It’s not unusual to see dads coaching their sons and daughters. What is unusual is a son coaching his dad. Rarer still is the opportunity for the duo to compete on an international level among the world’s oldest athletes.
SLIPPERY ROCK, Pa. – It’s not unusual to see dads coaching their sons and daughters. What is unusual is a son coaching his dad. Rarer still is the opportunity for the duo to compete on an international level among the world’s oldest athletes.
Istvan Kovacs, a Slippery Rock University assistant professor of physical and health education, experienced that rarest of coaching opportunities when he coached his 90-year-old father — yes, 90 — at the World Masters Athletics Track and Field Championships, Sept. 4-16, in Malaga, Spain.
“He was my coach in high school and now I’m trying to return the favor,” said Kovacs, who cracked a smile when reflecting on the role reversal. “We are having fun.”
Kovacs excelled at track and field while growing up in Hungary, holding a junior national record in the triple jump, before becoming a successful college coach, training the top national jumpers for 12 years at the University of Physical Education in Budapest. His father, also named Istvan Kovacs, was a physical education teacher at Ferenc Erkel High School in Gyula, Hungary, where he mentored his son in track and field.

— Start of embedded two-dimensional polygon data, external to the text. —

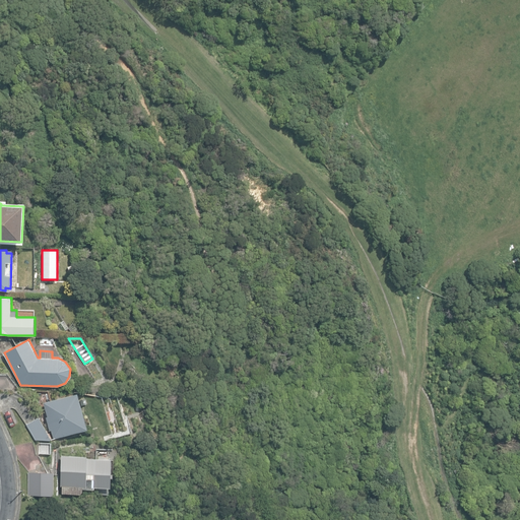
[(51,430),(54,438),(87,429),(77,393),(44,402),(48,416),(46,416),(50,431),(51,430)]
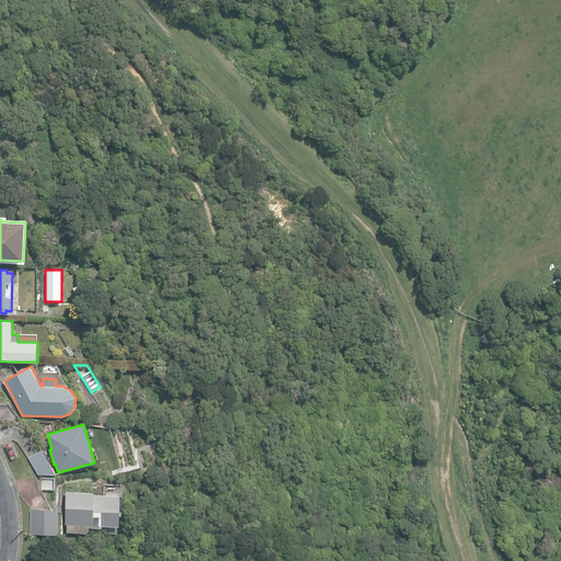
[(37,474),(54,474),(56,473),(42,449),(27,458),(37,474)]
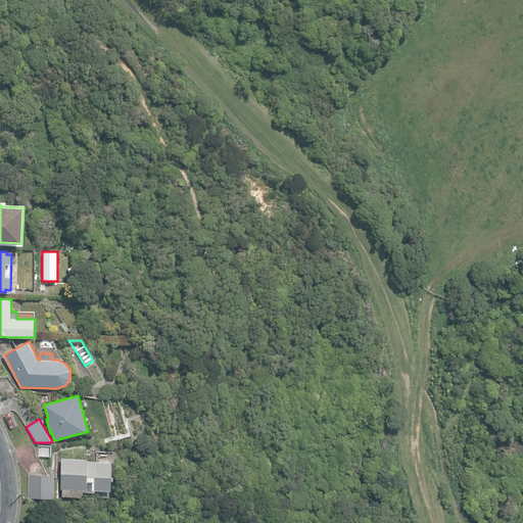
[(62,496),(81,497),(84,494),(84,491),(95,491),(95,490),(111,490),(112,462),(88,461),(88,459),(61,459),(60,489),(62,489),(62,496)]
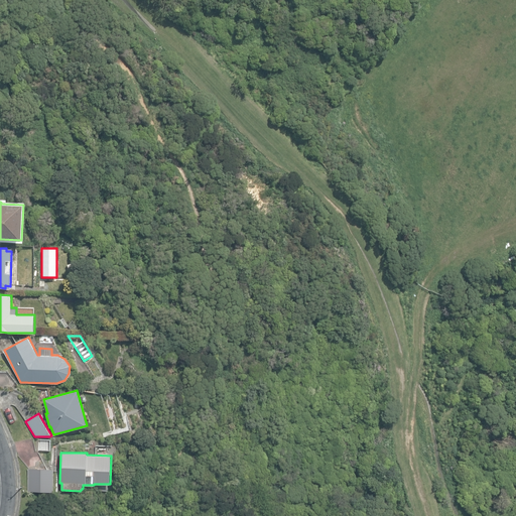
[(28,491),(53,492),(52,469),(27,468),(28,491)]
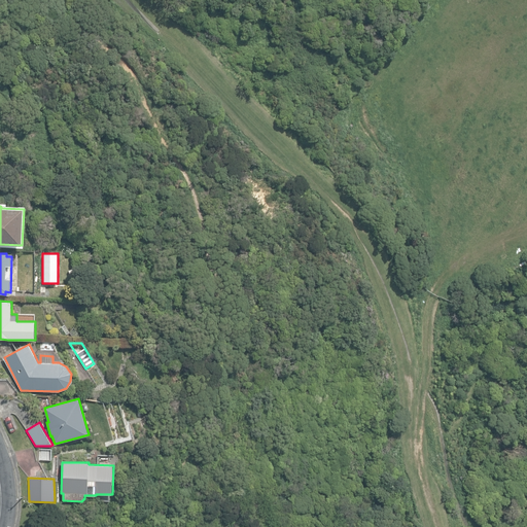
All buildings are outlined.
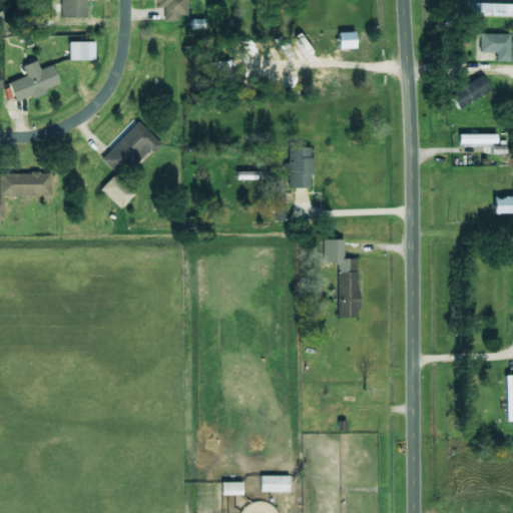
[(86,0),(60,0),(61,17),(87,17),(86,0)]
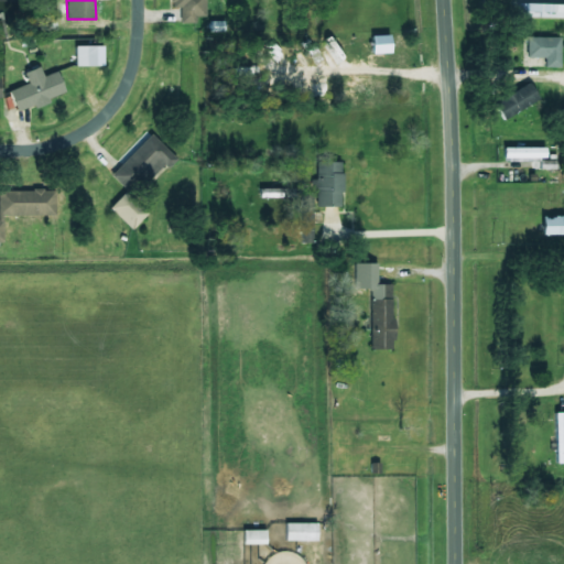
[(563,18),(563,1),(520,0),(520,18),(563,18)]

The elder Kovacs has long since retired and his son is now an American citizen, teaching physical and health education at SRU for the last 15 years. The younger Kovacs, 51, makes it back to Hungary at least once every other year and he still keeps ties to the track and field community in his native country.
As fate would have it, the World Master Athletes championships, which attracts more than 8,000 athletes ages 35 and older, also happens every two years. So Kovacs decided to leverage his knowledge of track and field and his English skills and volunteered to support – there are no designated coaches – several of the 48 Hungarian compatriots, including his own patriarch.

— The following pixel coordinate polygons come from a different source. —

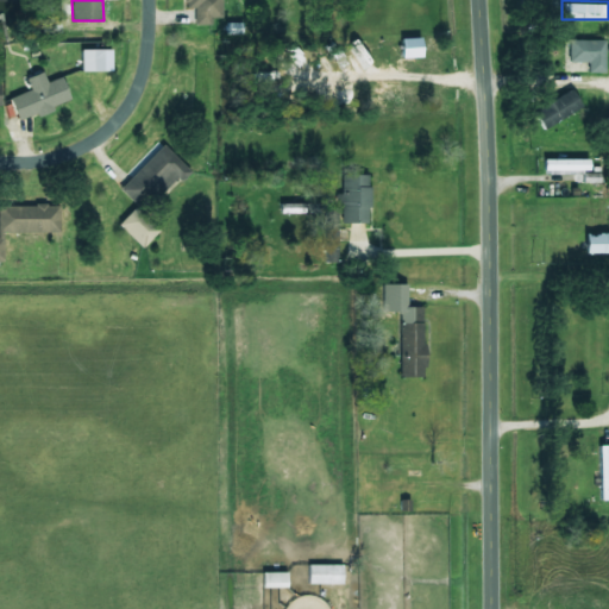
[(223,2),(196,2),(195,25),(213,25),(213,16),(223,16),(223,2)]
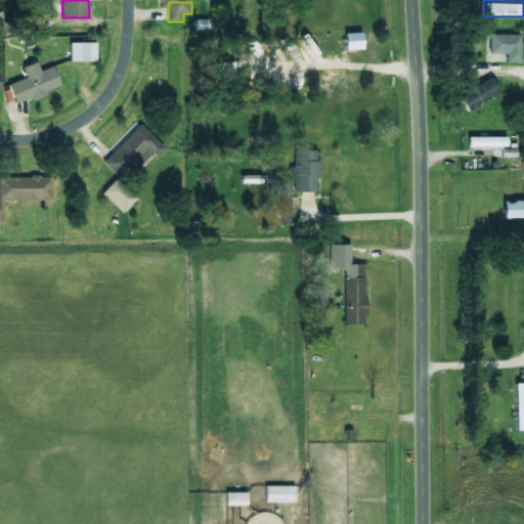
[(346,51),(364,50),(364,33),(346,33),(346,51)]
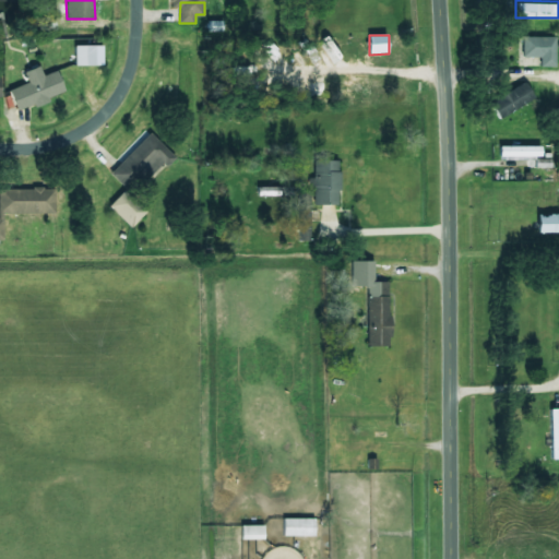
[(524,57),(542,57),(542,68),(557,67),(556,37),(523,37),(524,57)]
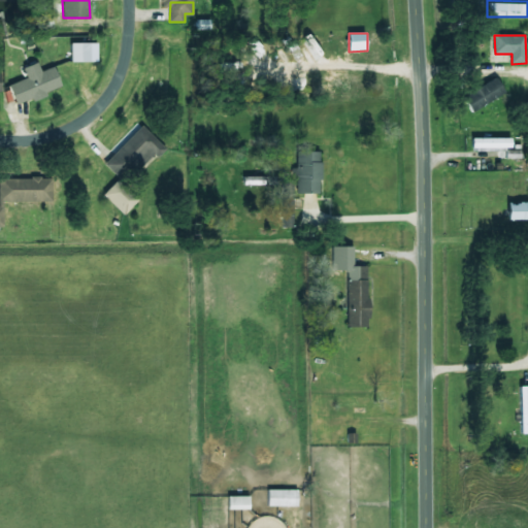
[(70,62),(90,62),(91,43),(71,42),(70,62)]
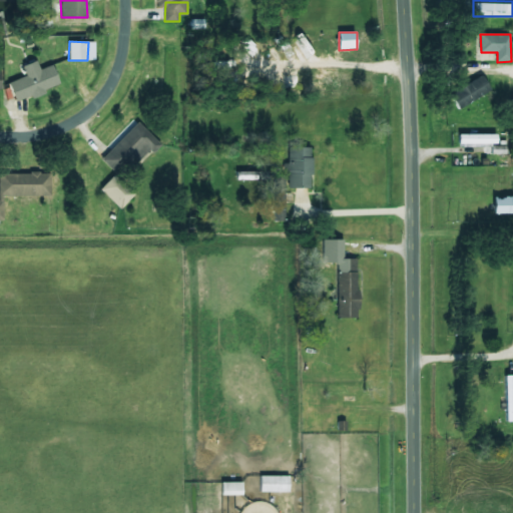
[(53,65),(40,69),(37,61),(23,66),(27,76),(10,82),(16,101),(60,87),(53,65)]
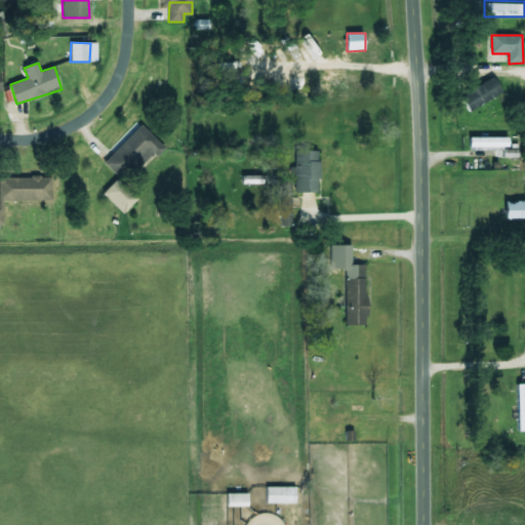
[(503,94),(495,78),(461,94),(470,111),(503,94)]
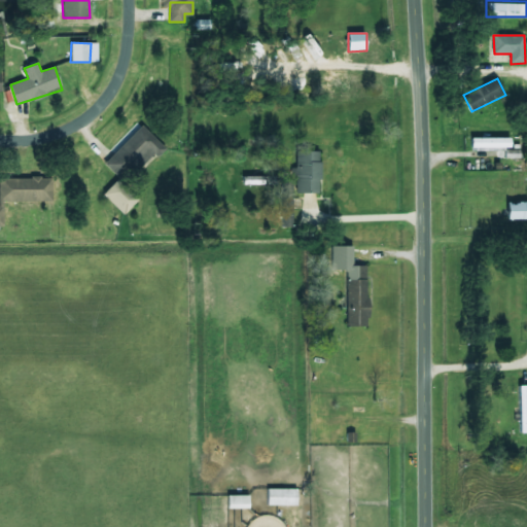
[(103,195),(125,215),(139,200),(126,186),(164,146),(142,125),(104,164),(119,178),(103,195)]
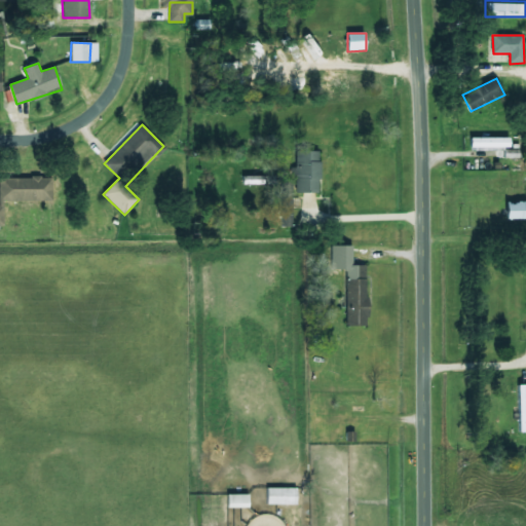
[(511,137),(472,138),(472,150),(511,150),(511,137)]
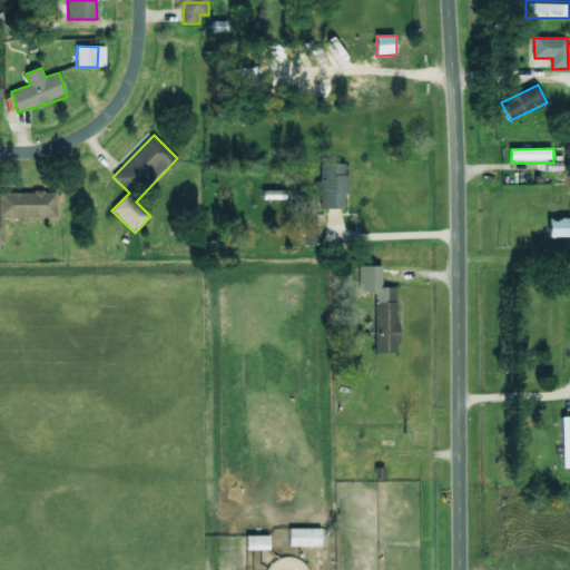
[(562,161),(547,161),(547,172),(562,172),(562,161)]
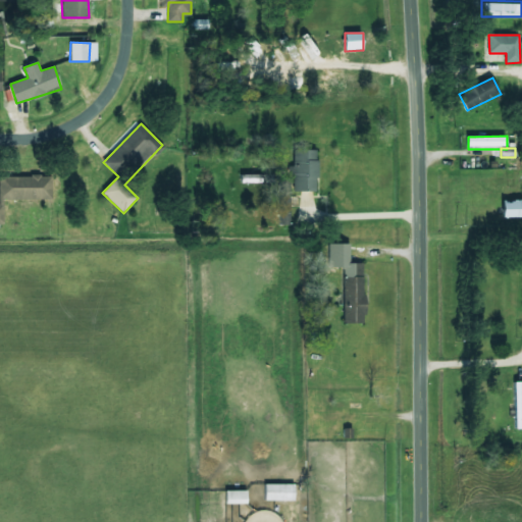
[(318,191),(317,151),(293,151),(294,192),(318,191)]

“I had to apply different methods than coaching young athletes,” Kovacs said. “All these (senior) athletes are intrinsically motivated; their motivation comes from within. They are very self-conscious of how to jump, their technique, how to warm-up and what to do between attempts. They’ve been doing this for decades, so I don’t have to give as much advice, but there’s always a need for feedback. When they are jumping, they don’t see themselves from the outside. There are reference points and markers during the movement that they need to know, like (for high jumpers) how far the takeoff is from the bar.”
Kovacs’ father placed in three events, taking bronze in both the triple jump and high jump and fourth in the weight throw. Athletes compete in age groups divided in five-year increments. There were only about a half dozen competitors for the events in his father’s 90-95 age group and only 10 for the entire event.
“He’s now the young guy in his category,” Kovacs said with a laugh.
According to Kovacs, the celebrities at the event were the two centenarians, Giuseppe Ottaviani, 102, of Italy, a long jumper in the men’s 100-and-older age “group,” and Man Kaur of India, 101, the only 100-and-older female entrant in the javelin. Kovacs said a goal for many competitors is to live to 100 and run the 100 meters.
“It’s amazing,” said Kovacs, who marveled at what he learned from talking to competitors from all over world. “They are very good at goal-setting. They have goals for the season, for next year, for five years from now. Through sports, they find motivation. That gives them purpose and happiness in life, at least for the physical aspect of life.”
After Kovacs’ father retired from teaching, he started training and remained active, going for a walk before breakfast, gardening and meeting friends at the local track, eventually starting a club.
“I could see the health benefits when he started again,” Kovacs said. “When he was 70, he looked better than when he was 50.”
His improved health is a credit to less stress from work and more time for physical activity, but also his father’s commitment to a structured lifestyle and refusal to spend his retirement years relaxing, something that Kovacs learned from the other WMA competitors.
“These people don’t think like that; they don’t go to work (anymore) but they are busy,” Kovacs said. “They have a plan for each day that keeps them sharp mentally because each of them is fit physically, mentally, socially, emotionally … in all aspects of wellness and life.”
To hear Kovacs’ admiration for his father and the other competitors, the father-son dynamic is still intact despite the role reversal of coach and athlete, and the way his father is moving on to his next goal the way a young man with a lifetime ahead of him would.
Not to dwell on his accomplishment, Kovacs’ father was ready to throw away the bib number he wore at the WMA Championships. His son asked for the memento instead, and it’s now proudly displayed on his office wall a world away at SRU.
“I’m amazed at how he’s 90 and he’s still going,” Kovacs said.